Unlimited budget, unlimited car design, unlimited development, but... your driver has to be in high school, legitimately, and maintain a certain grade average.
Realistic idea, develop anything you want, but it has to be done entirely shade tree style. What I mean by this is no data is allowed. No development data other than a stop watch, literally, no gps, no sensors, nothing but a guy holding a stop watch to track sector times. This would cut down MASSIVELY on the budget requirement and incentivize a lot of creativity. In the spirit of that, no CAD either, unless we're talking of the cardboard variety.
This speaks to me personally, as I've never had the advantage of data, everything I've done has been a seat-of-the-pants feedback loop, and the adventure has been fun, if occasionally expensive by way of "oops" haha.
Definitely gone now said:APEowner said:Definitely gone now said:It doesn't need to be BoP, it needs to be BoB. Balance of Budget. Open rules, do what you can with ingenuity, only $xxx,xxx.xx allowed to be spent on car. The other guy figures out something cool? great! Now you better get as smart or smarter to keep up. We need thinkers, not millionaires.

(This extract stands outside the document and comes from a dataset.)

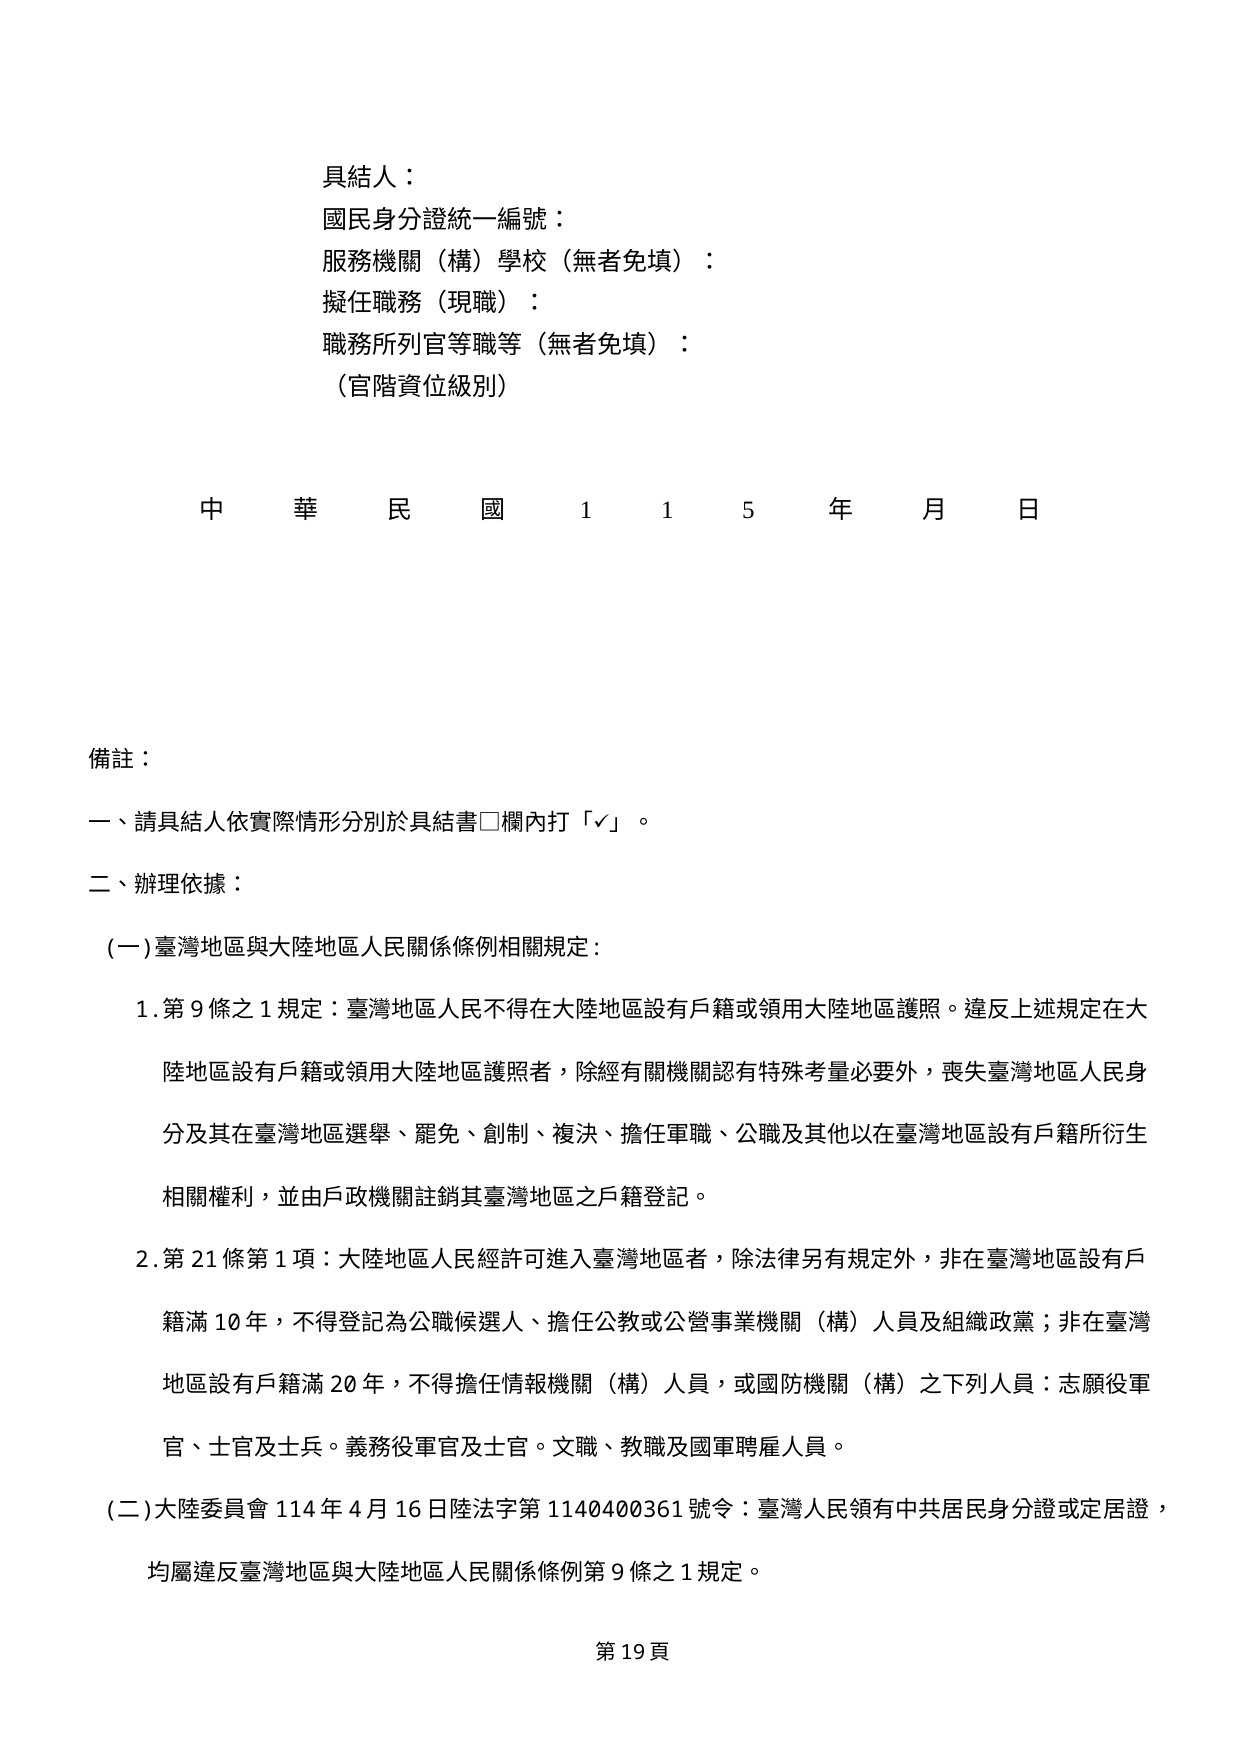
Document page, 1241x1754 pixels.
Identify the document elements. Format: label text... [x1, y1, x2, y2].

I think something like this has potential. It seem like you might need to control development spending somehow as well to avoid millions of dollars being spent on things like wind tunnel work.

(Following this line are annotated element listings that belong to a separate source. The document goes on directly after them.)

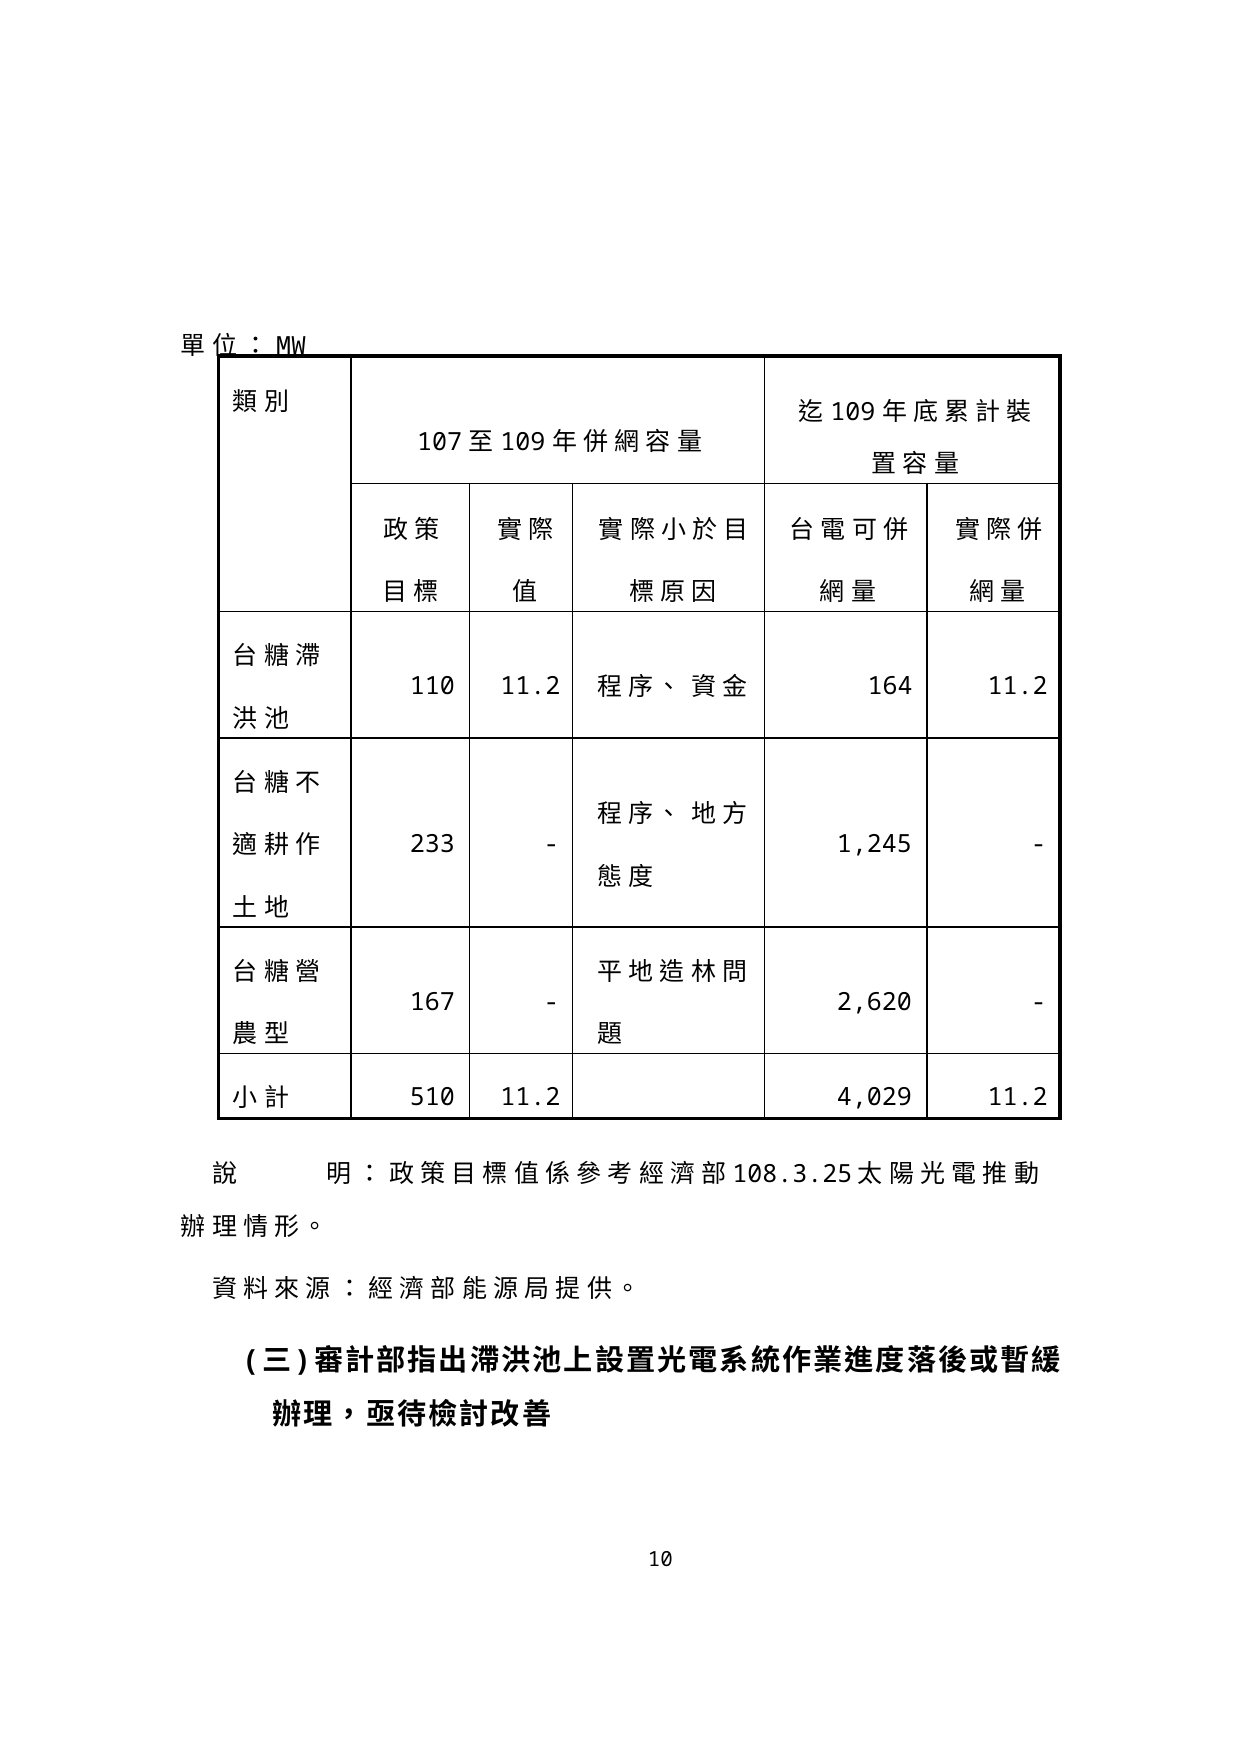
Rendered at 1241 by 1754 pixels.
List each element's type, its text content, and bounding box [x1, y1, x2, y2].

table_header 107至109年併網容量 [352, 358, 764, 482]
text 單位：MW [177, 229, 1063, 354]
table_cell 台糖滯洪池 [220, 612, 350, 737]
table_cell 小計 [220, 1054, 350, 1117]
table_cell 實際值 [470, 484, 572, 611]
table_cell 實際併網量 [928, 484, 1058, 611]
text (三)審計部指出滯洪池上設置光電系統作業進度落後或暫緩辦理，亟待檢討改善 [236, 1307, 1063, 1432]
table_cell - [470, 928, 572, 1053]
table_cell 11.2 [928, 612, 1058, 737]
table_cell 110 [352, 612, 469, 737]
table_cell 164 [765, 612, 926, 737]
table_cell - [470, 739, 572, 926]
table_cell 台糖營農型 [220, 928, 350, 1053]
table_cell [573, 1054, 764, 1117]
table_cell 政策目標 [352, 484, 469, 611]
table_cell 11.2 [470, 1054, 572, 1117]
table_cell 11.2 [928, 1054, 1058, 1117]
table_cell 11.2 [470, 612, 572, 737]
text 說 明：政策目標值係參考經濟部108.3.25太陽光電推動辦理情形。 [177, 1120, 1063, 1245]
table_cell 510 [352, 1054, 469, 1117]
table_cell 台糖不適耕作土地 [220, 739, 350, 926]
table_cell 實際小於目標原因 [573, 484, 764, 611]
table_cell 台電可併網量 [765, 484, 926, 611]
table_header 類別 [220, 358, 350, 611]
table_cell 平地造林問題 [573, 928, 764, 1053]
table_cell 1,245 [765, 739, 926, 926]
table_cell - [928, 739, 1058, 926]
table_cell 4,029 [765, 1054, 926, 1117]
table_cell - [928, 928, 1058, 1053]
table_cell 2,620 [765, 928, 926, 1053]
text 資料來源：經濟部能源局提供。 [177, 1245, 1063, 1307]
table_cell 程序、地方態度 [573, 739, 764, 926]
table_cell 233 [352, 739, 469, 926]
table_cell 程序、資金 [573, 612, 764, 737]
table_cell 167 [352, 928, 469, 1053]
table_header 迄109年底累計裝置容量 [765, 358, 1058, 482]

The answer might be using "off the shelf parts only."
Which shelf?
I'd like something like car must be purchased from a dealership as sold to the public plus $100,000 to upgrade safety parts, pads, tires, fluids, etc but other than that exactly as made from factory. Get us more homologation specials.
BTW, while throwing all this around do away with qualifying.
Run the races with the starting line up set by reverse points. You lead the points series, you start last.
Or if you have so many participants that you must have qualifying to limit the field, run the qualifying heats reverse points.
Or you could have the starting position decided by pulling a numbered ping pong ball out of a bag. I know, really high tech.
Whoever came up with "You have the fastest car so you get to start in first place" anyway?
In reply to Driven5 who quoted :
...how do you reward creativity while preventing the larger checkbook from always winning?
...Can we design a modern, wide-open race series?
Thanks for isolating that. My thinking isn't entirely converged just yet, but seeing it that way has been clarifying for me.
I'll agree with most here, though, that "a modern, wide-open race series" isn't possible. Heck, even World Solar Challenge is a "limited series"... since they were "going too fast" beginning in 2005.
There's a linkage here, which I'm not certain has been made explicit: "an exciting, extensively creative, series is only possible and popular within an 'unlimited rules format'."
I don't think that's necessarily true. Although, I'll admit that any series that orients its marketing around "being the most diverse and creative series anywhere", is going to have an up-hill battle to fight. Which is not to imply that such is an unsurmountable challenge. Merely particularly difficult, in an already crowded space; one that's dominated by various organizations/entities claiming to be "preeminent" and/or "pinnacle" displays of motorsports.